Document extract START

Re: dcache_readdir NULL inode oops

From: Jan Glauber
Date: Wed Nov 21 2018 - 08:19:13 EST


On Tue, Nov 20, 2018 at 07:03:17PM +0000, Will Deacon wrote:
> On Tue, Nov 20, 2018 at 06:28:54PM +0000, Will Deacon wrote:
> > On Sat, Nov 10, 2018 at 11:17:03AM +0000, Jan Glauber wrote:
> > > On Fri, Nov 09, 2018 at 03:58:56PM +0000, Will Deacon wrote:
> > > > On Fri, Nov 09, 2018 at 02:37:51PM +0000, Jan Glauber wrote:
> > > > > I'm seeing the following oops reproducible with upstream kernel on arm64
> > > > > (ThunderX2):
> > > >
> > > > [...]
> > > >
> > > > > It happens after 1-3 hours of running 'stress-ng --dev 128'. This testcase
> > > > > does a scandir of /dev and then calls random stuff like ioctl, lseek,
> > > > > open/close etc. on the entries. I assume no files are deleted under /dev
> > > > > during the testcase.
> > > > >
> > > > > The NULL pointer is the inode pointer of next. The next dentry->d_flags is
> > > > > DCACHE_RCUACCESS when this happens.
> > > > >
> > > > > Any hints on how to further debug this?
> > > >
> > > > Can you reproduce the issue with vanilla -rc1 and do you have a "known good"
> > > > kernel?

Document extract END

| Complete the following |
(1) In the dcache_readdir thread, what value does the next dentry's d_flags have when the oops happens?
(2) Write out the part of the dcache_readdir thread that begins at "On Tue, Nov 20, 2018 at 07:03:17PM" and stops after "during the testcase.".
(3) Write what comes next in the dcache_readdir thread, picking up after its last line.
The items below have nothing to do with the dcache_readdir thread.

Information given START

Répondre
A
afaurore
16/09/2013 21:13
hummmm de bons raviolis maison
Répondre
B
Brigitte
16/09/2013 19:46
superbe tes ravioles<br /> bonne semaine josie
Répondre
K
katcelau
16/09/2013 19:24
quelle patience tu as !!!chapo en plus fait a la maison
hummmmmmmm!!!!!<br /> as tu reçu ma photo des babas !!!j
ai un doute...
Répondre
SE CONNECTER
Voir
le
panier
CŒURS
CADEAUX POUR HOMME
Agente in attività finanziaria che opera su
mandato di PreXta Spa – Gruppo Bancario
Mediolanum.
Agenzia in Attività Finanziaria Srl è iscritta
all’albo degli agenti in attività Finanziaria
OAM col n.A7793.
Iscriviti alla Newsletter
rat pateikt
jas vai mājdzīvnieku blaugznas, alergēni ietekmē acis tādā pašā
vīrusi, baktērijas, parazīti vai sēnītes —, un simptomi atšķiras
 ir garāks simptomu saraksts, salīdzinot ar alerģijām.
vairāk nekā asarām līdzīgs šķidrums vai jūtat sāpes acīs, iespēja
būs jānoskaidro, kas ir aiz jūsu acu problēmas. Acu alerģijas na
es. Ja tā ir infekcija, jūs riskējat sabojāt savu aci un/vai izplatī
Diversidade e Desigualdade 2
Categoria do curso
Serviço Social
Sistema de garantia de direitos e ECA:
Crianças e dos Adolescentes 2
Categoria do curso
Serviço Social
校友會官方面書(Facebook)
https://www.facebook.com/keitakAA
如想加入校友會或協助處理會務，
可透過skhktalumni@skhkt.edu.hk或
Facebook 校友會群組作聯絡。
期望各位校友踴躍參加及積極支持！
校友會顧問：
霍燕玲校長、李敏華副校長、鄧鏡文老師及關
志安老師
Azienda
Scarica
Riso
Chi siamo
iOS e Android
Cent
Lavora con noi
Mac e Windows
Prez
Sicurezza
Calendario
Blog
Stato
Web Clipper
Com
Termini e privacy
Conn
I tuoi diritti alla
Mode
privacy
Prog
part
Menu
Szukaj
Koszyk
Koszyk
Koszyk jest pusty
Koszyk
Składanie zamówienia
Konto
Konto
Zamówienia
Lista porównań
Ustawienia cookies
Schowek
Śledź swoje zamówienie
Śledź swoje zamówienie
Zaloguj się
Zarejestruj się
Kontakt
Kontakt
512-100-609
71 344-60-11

Information given END
Information given START

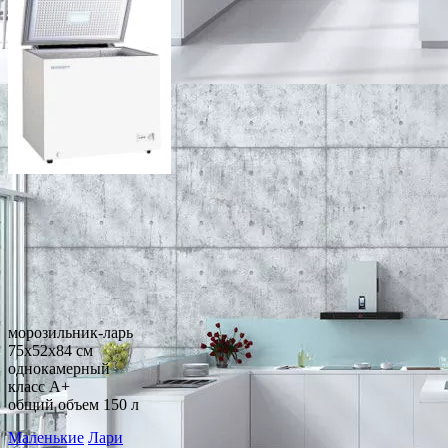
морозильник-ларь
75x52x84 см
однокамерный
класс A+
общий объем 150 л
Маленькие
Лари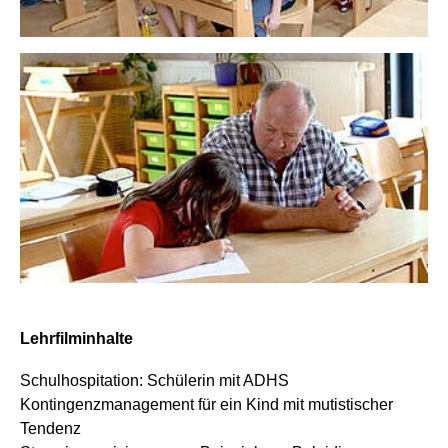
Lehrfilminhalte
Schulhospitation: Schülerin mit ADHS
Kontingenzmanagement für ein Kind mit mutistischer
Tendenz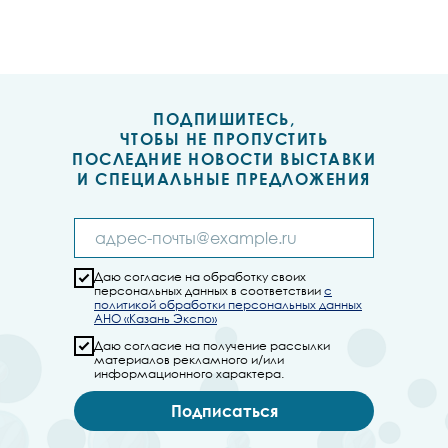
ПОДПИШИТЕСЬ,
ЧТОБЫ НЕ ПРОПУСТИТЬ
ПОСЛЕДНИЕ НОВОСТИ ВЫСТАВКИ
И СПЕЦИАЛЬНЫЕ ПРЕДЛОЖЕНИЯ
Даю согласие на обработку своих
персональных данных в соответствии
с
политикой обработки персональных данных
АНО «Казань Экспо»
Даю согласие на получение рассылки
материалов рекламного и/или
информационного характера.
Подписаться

Information given END

| Solved tasks |
(1) DCACHE_RCUACCESS

(2)
On Tue, Nov 20, 2018 at 07:03:17PM +0000, Will Deacon wrote:
> On Tue, Nov 20, 2018 at 06:28:54PM +0000, Will Deacon wrote:
> > On Sat, Nov 10, 2018 at 11:17:03AM +0000, Jan Glauber wrote:
> > > On Fri, Nov 09, 2018 at 03:58:56PM +0000, Will Deacon wrote:
> > > > On Fri, Nov 09, 2018 at 02:37:51PM +0000, Jan Glauber wrote:
> > > > > I'm seeing the following oops reproducible with upstream kernel on arm64
> > > > > (ThunderX2):
> > > >
> > > > [...]
> > > >
> > > > > It happens after 1-3 hours of running 'stress-ng --dev 128'. This testcase
> > > > > does a scandir of /dev and then calls random stuff like ioctl, lseek,
> > > > > open/close etc. on the entries. I assume no files are deleted under /dev
> > > > > during the testcase.

(3)
> > >
> > > I can try out -rc1, but IIRC this wasn't bisectible as the bug was present at
> > > least back to 4.14. I need to double check that as there were other issues
> > > that are resolved now so I may confuse things here. I've defintely seen
> > > the same bug with 4.18.
> > >
> > > Unfortunately I lost access to the machine as our data center seems to be
> > > moving currently so it might take some days until I can try -rc1.
> >
> > Ok, I've just managed to reproduce this in a KVM guest running v4.20-rc3 on
> > both the host and the guest, so if anybody has any ideas of things to try then
> > I'm happy to give them a shot. In the meantime, I'll try again with a bunch of
> > debug checks enabled.

Hi Will,

good that you can reproduce the issue. I've verified that the issue is
indeed reproducible with 4.14.

>
> Weee, I eventually hit a use-after-free from KASAN. See below.

I ran KASAN (and all the other debug stuff) but didn't trigger anything
in the host.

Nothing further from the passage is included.